The store analogy isn’t quite right. Leaving a store with something you haven’t purchased with the consent of the store is explicitly illegal.
With a website, it’s more like if the “shoplifter” walked in, didn’t request a price sheet, picked up what they wanted and went to the cashier who explicitly gave it to them without payment.

The crux of the issue is that the website is still providing the information even if the requester never agreed or was even presented with the terms.
If your site wants to make access to something conditional then it needs to actually enforce that restriction.

It’s why the current AI training situation is unlikely to be resolved without laws to address it explicitly.

billwashere@lemmy.world · 3 months ago

The issue is the line that says “compensate creators”. Reddit still thinks it’s the creator, not the individual users.

trailee@sh.itjust.works · edit-2 3 months ago

Neither the article nor the RSL website makes clear how pricing or payment works, which seems like a huge miss. It’s not obvious if a publisher can price-differentiate among content, or even choose their own prices at all.

RSL makes an analogy:

Collective licensing organizations like ASCAP and BMI have long helped musicians get paid fairly by working together and pooling rights into a single, indispensable offering.

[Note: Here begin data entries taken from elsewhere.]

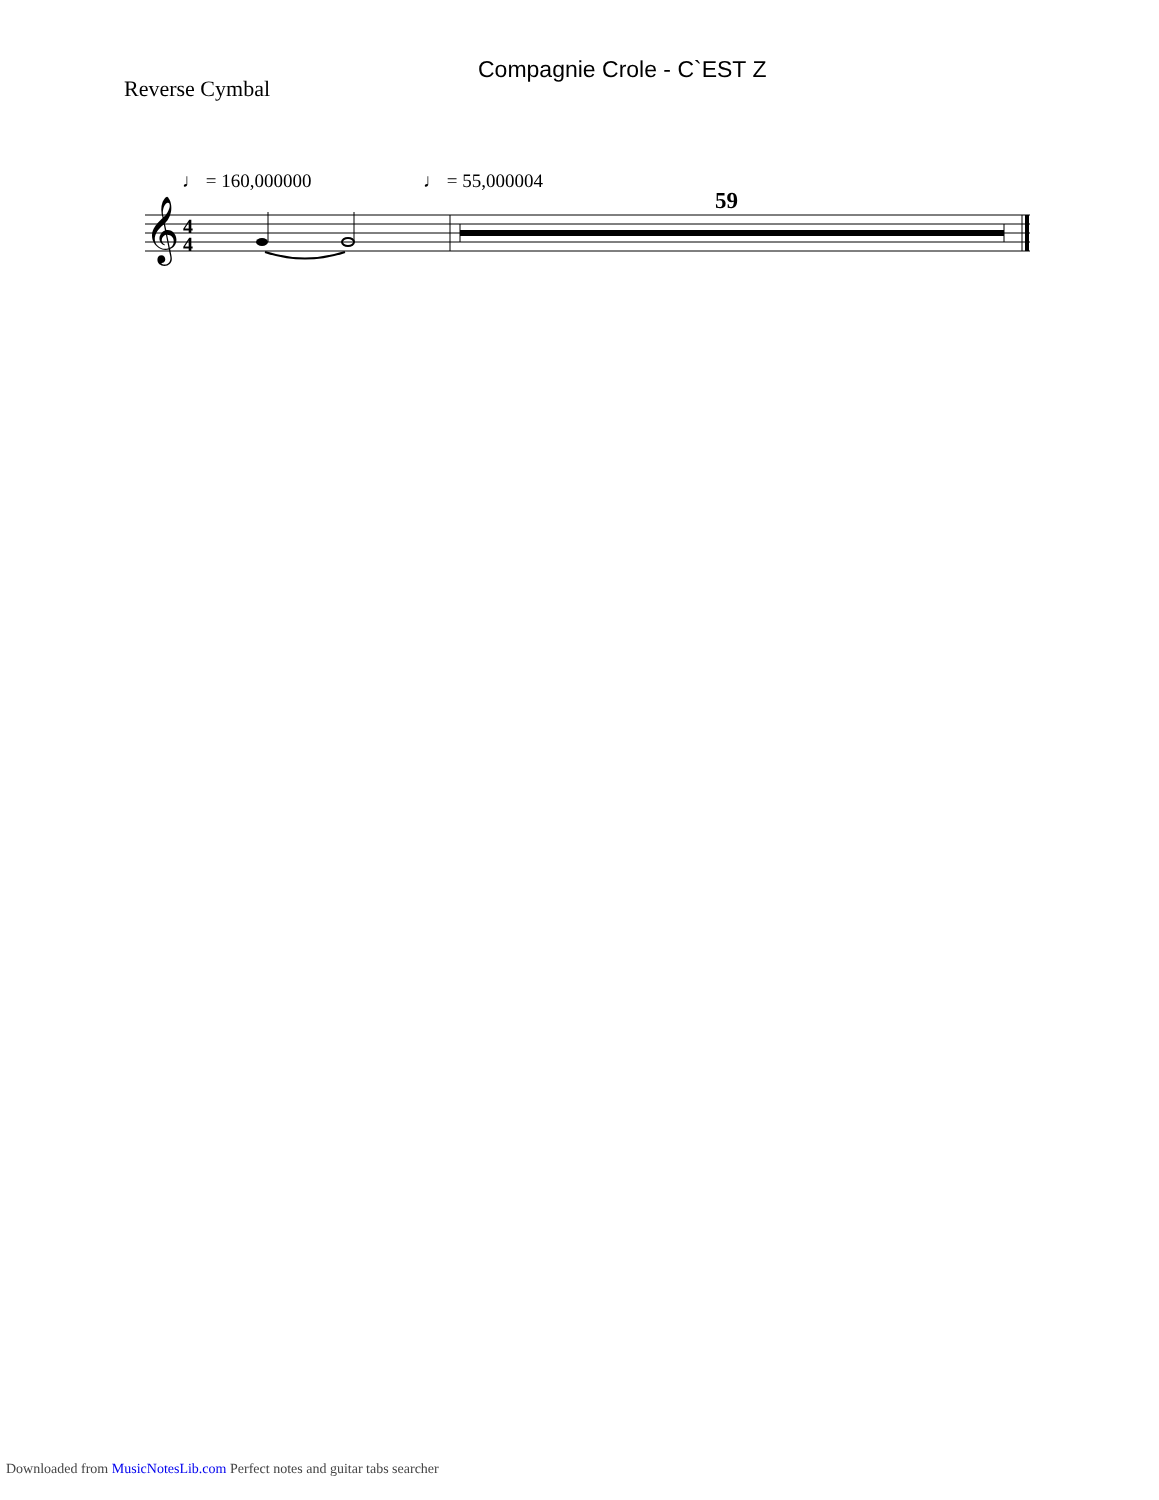Compagnie Crole - C`EST Z
Reverse Cymbal
♩ = 160,000000 ♩ = 55,000004
59
𝄞
4
4
Downloaded from MusicNotesLib.com Perfect notes and guitar tabs searcher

I’d like to get excited about this because AI companies suck, but if the best example they have is that ASCAP helps “musicians get paid fairly” I’m afraid this isn’t a solution that most content creators will celebrate.

BrianTheeBiscuiteer@lemmy.world · 3 months ago

Not a bad idea but the biggest challenge will probably be determining who needs to be sued for non-compliance. Google might not be hiding the origin of its bots now but that could easily change.